Il Cesena è alla ricerca di un nuovo allenatore per la prossima stagione. Il club romagnolo ha infatti deciso di non confermare Ashley Cole, il cui contratto scadrà il 30 giugno. La scelta è arrivata dopo un finale di campionato deludente, in cui la squadra ha mancato l’accesso ai playoff collezionando una sola vittoria in otto partite, con una media punti di appena 0,75 a gara.

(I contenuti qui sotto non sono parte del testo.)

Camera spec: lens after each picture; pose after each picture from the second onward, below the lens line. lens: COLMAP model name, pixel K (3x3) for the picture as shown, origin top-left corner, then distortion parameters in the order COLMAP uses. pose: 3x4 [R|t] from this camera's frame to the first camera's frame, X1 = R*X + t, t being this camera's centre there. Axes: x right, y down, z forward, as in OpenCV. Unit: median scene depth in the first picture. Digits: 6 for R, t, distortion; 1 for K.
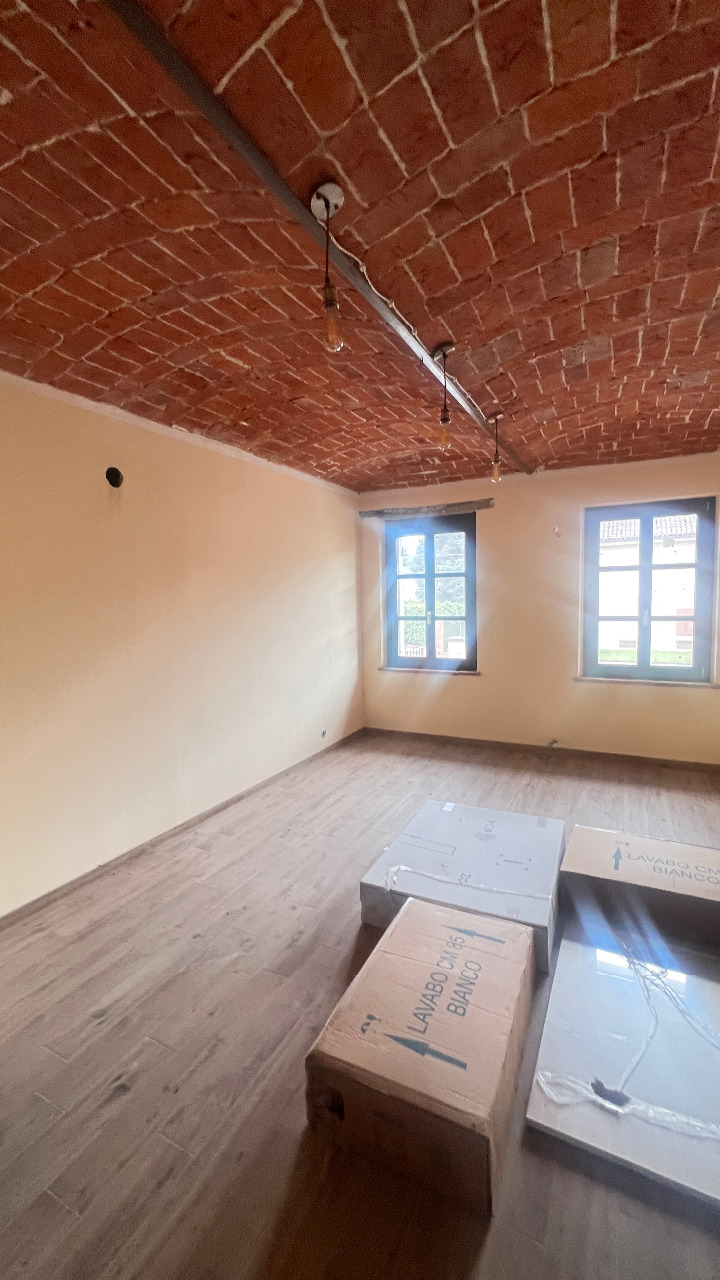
lens RADIAL K [[493.5, 0, 389.8], [0, 493.5, 635.5], [0, 0, 1]] dist [0.013196, -0.000991]
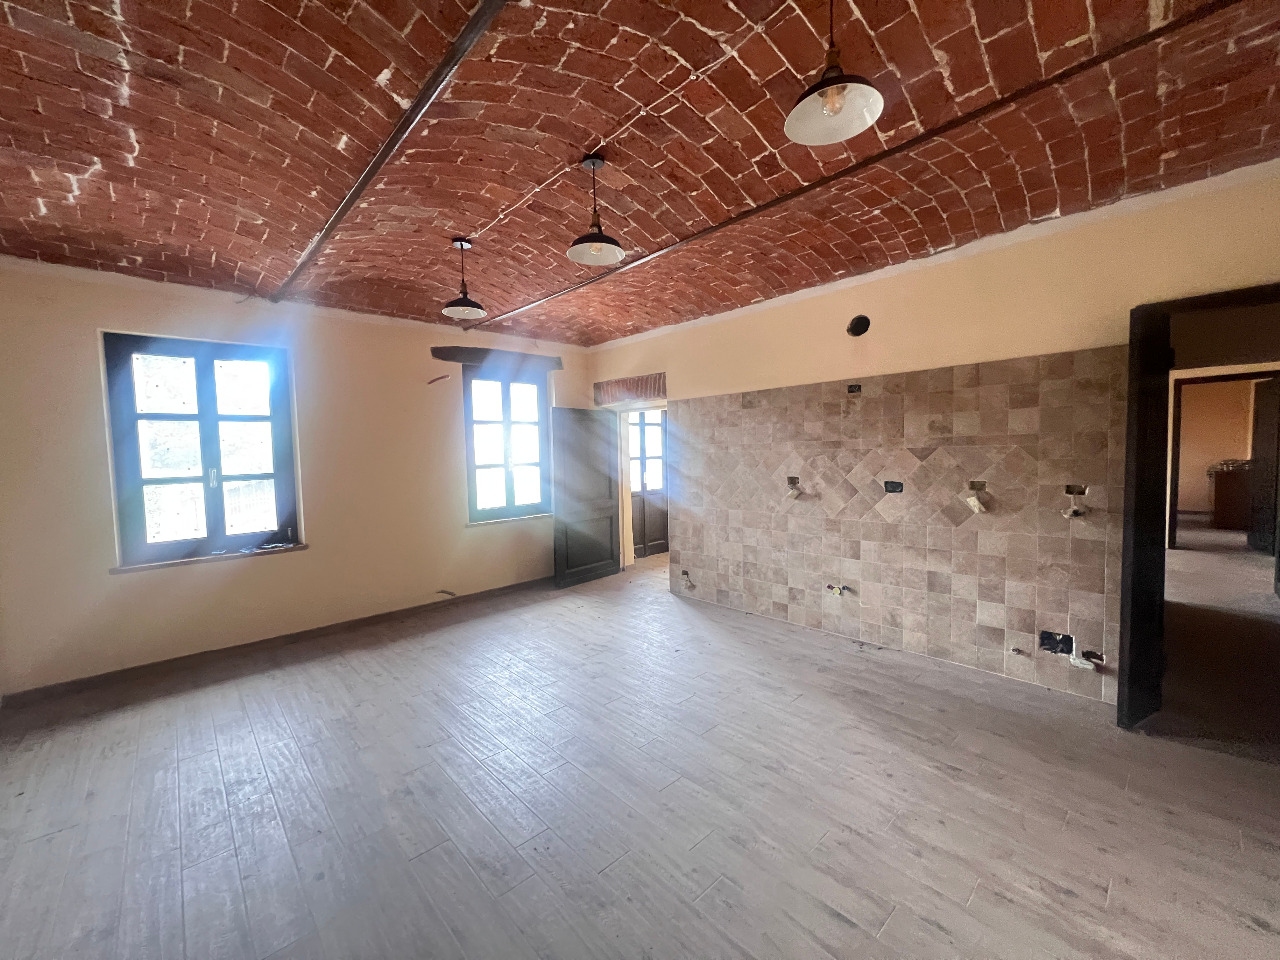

Sulla decisione ha pesato anche il diffuso malcontento della tifoseria, che non ha mai mostrato particolare apprezzamento per il tecnico inglese, arrivando a esporre uno striscione eloquente: “Ashley Cole? No, thanks”. Nonostante una parte della proprietà avesse valutato una possibile permanenza, lo scenario è definitivamente tramontato. Il direttore generale Di Taranto ha confermato l’addio, sottolineando che il nuovo ds Andrea Mancini “sta lavorando con metodo e attenzione”, perché la scelta “merita il tempo necessario per essere quella giusta”.
La prima grande sfida per Mancini jr, insediatosi da poche settimane in Romagna con un contratto annuale, è proprio risolvere il rebus della panchina. Il direttore sportivo aveva già espresso una chiara preferenza per Guido Pagliuca, raggiungendo un’intesa di massima con l’ex tecnico di Juve Stabia ed Empoli. Tuttavia, il suo profilo non ha convinto pienamente i vertici societari americani, che hanno bloccato l’operazione e messo la posizione del tecnico in stand-by, senza dare l’ok per la firma.
Questa frenata ha costretto Mancini a esplorare piste alternative, concentrandosi in particolare sul mercato degli allenatori emergenti che si sono distinti in Serie C. Il nome finito in cima al taccuino del ds bianconero è quello di Emanuele Troise. Il tecnico è reduce da un’ottima stagione al Lumezzane, squadra con cui ha centrato i playoff sapendo conciliare un gioco propositivo con una solida organizzazione difensiva. Più sullo sfondo rimane la candidatura di un allenatore più esperto come Stefano Vecchi, anche se quest’ultimo pare destinato a rimanere alla guida della futura Inter Under 23.
L’attuale incertezza sulla panchina si inserisce in un quadro di costante instabilità tecnica che ha caratterizzato la gestione americana del Cesena. Negli ultimi quattro anni, il club ha assistito a un ciclico ricambio di figure chiave: nel 2022 sono cambiati ds e allenatore, nel 2023 è arrivato un nuovo ds, e ora, dopo un solo anno, si riparte con un’altra rivoluzione che coinvolge la guida tecnica e la direzione sportiva, affidata a Mancini al posto di Filippo Fusco.